The Bolivian Altiplano stretches out hundreds of kilometres from Uyuni across to the Chilean and Argentinean borders. It’s the real wilderness, no roads, just dirt tracks and a specialist guide required to navigate our way across in our off road truck.
I arrived in La Paz (the highest capital city in the world). I booked up my jeep tour which was just about to leave on the overnight bus to Uyuni, i was on the flight so got to have a nights sleep in a bed.
From La Paz we headed further into Bolivia to the town of Potosi.Here if you want to you can take a visit deep into the silver and tin mines that the town is famous for.
I chose instead to wander the streets of Potosi, every other turning led to another brightly coloured market and I had a happy day, wandering in and out of the stalls, replacing depleted toiletries, buying some clothes, and finding props for the upcoming trip to the salt flats.
From Potosi we headed to Uyuni.
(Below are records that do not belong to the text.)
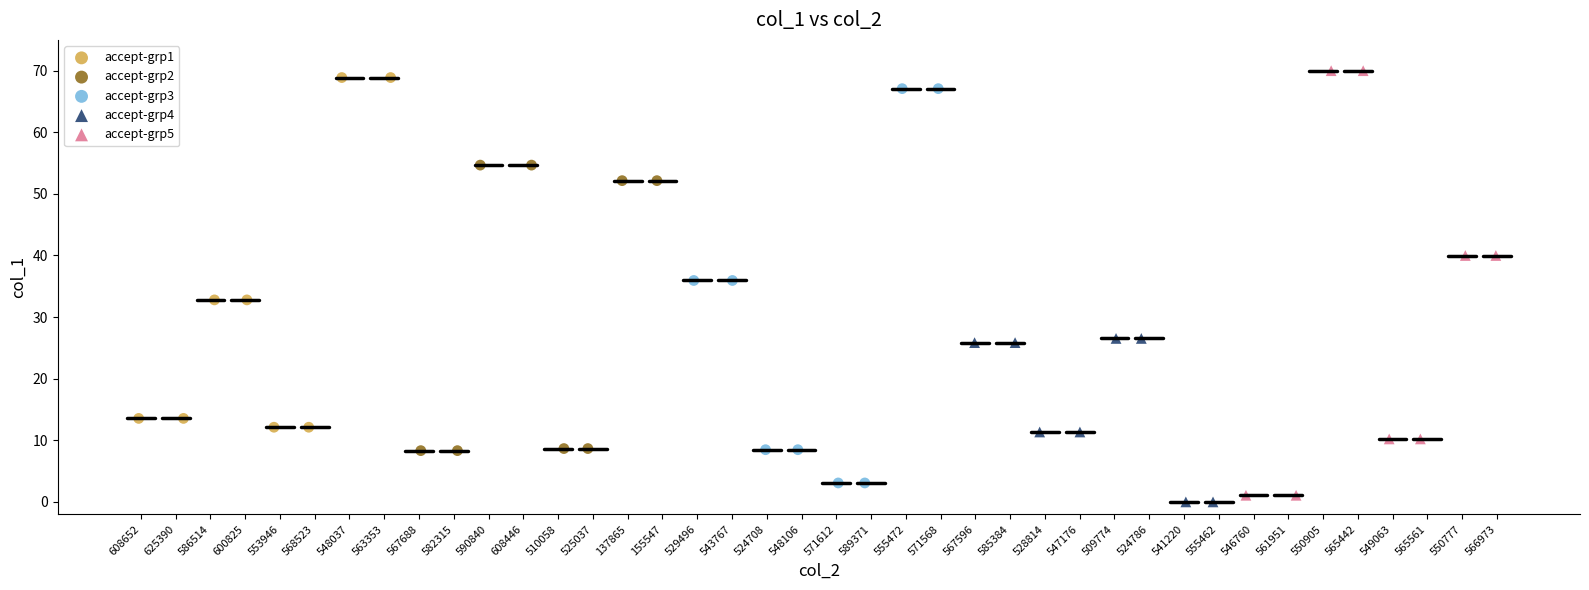

Which series has the largest Y range (max minus min)?

accept-grp5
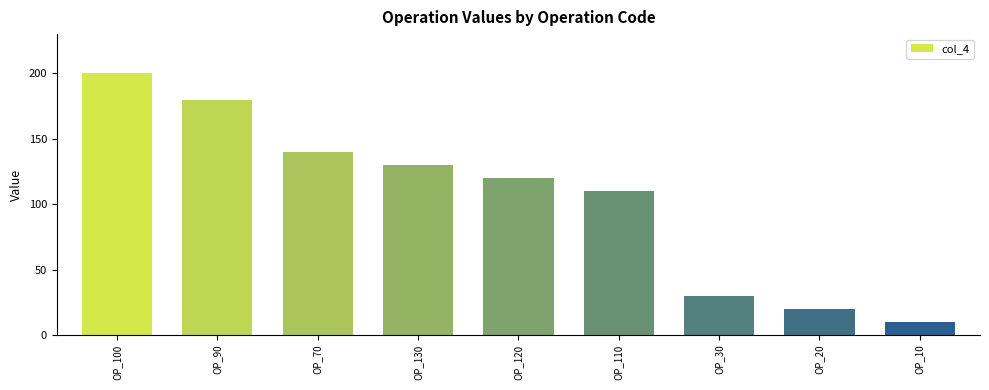

What is the change in value from OP_100 to OP_30?

-170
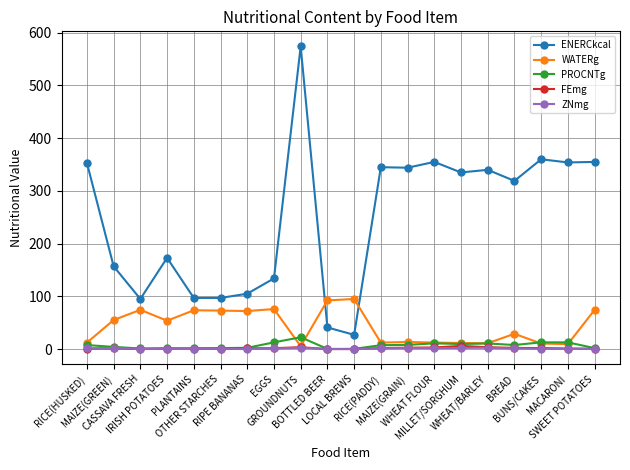

What is the greatest value displayed?

574.0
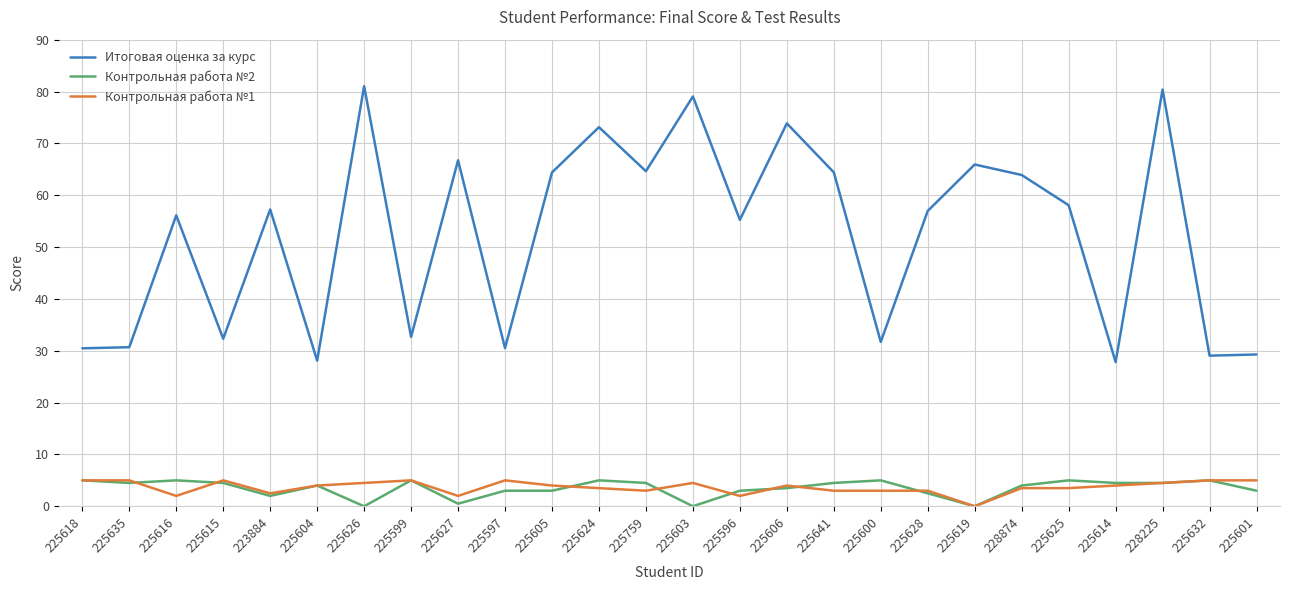

Is it true that Контрольная работа №1 equals 3.5 at 225625?

True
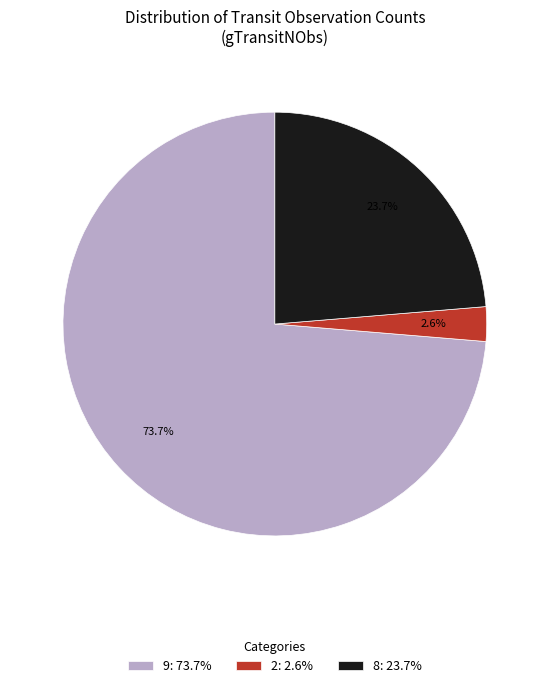

Does 2: 2.6% account for over 50% of the chart?

No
Driving into Uyuni feels like you’ve arrived into a town at the end of the worldEverything is covered in sand and dust, litter blows across the road in front of you and piles up at the side of the road.
Uyuni sits on the edge of the high altiplano, a wilderness that extends for hundreds of kilometres towards the border with Argentina and Chile. I’ll be heading out across the altiplano but first we’re to spend the day on the Salt Flats
It takes a couple of hours of driving into the whiteness before we reach the Isla del Pescado in the heart of the salar, it’s a hilly island covered in Trichoreus cactus and surrounded by the flat white sea of salt. It feels man made, like part of a film set and after lunch we spend some time exploring the island.
Laguna Verde is in the southwest of the altiplano of Bolivia, in the Potosí Department, Sur Lípez Province, on the Chilean border at the foot of the volcano Licancabur. Couldn't spend much time as this was the last day of the trip but did click some snaps. Also in the pics is the main road from Blivia to Chile.